The last topic I want to talk about was "Charity." In the article called "Handling Criticism in Our Callings" there was a quote by Elder Marvin J. Ashton that says "perhaps the greatest charity comes when we are kind to each other, when we don't judge or categorize someone else, when we simply give each other the benefit of the doubt or remain quiet. Charity is accepting someone's differences, weaknesses, and shortcomings; having patience with someone who has let us down; or resisting the impulse to become offended when someone doesn't handle something the way we might have hoped. Charity is refusing to take advantage of another's weakness and being willing to forgive someone who has hurt us. Charity is expecting the best of each other." I love that, I thought that it was so clear and simple, and I also realized while typing that, that I'm not as charitable as I thought I was. I don't get offended very easily, I always assumes that people are not trying to hurt my feelings, but there's a lot that I need to do to become truly charitable. For instance, a lot of those examples speaks to my ex husband and some difficult feelings I've had recently.
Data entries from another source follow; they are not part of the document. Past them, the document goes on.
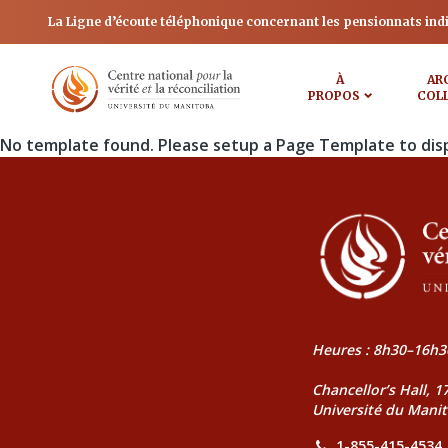
La Ligne d’écoute téléphonique concernant les pensionnats ind
À
AR
PROPOS
COL
No template found. Please setup a Page Template to dis
Heures : 8h30–16h3
Chancellor’s Hall, 
Université du Mani
1-855-415-4534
Part of my wants to air all the dirty laundry and get sympathy, but my more grown up part will refrain from making him look bad and just secretly hold on to the irritation that I cause myself over him. I need to be patient and forgiving, and up until this point, I haven't been, I've been standoffish, irritable, and difficult. And I put it all under the guise of "protecting my children" but really I'm just trying to stick it to him and make sure that he feels like the jerk. And that's wrong and I need to work on that.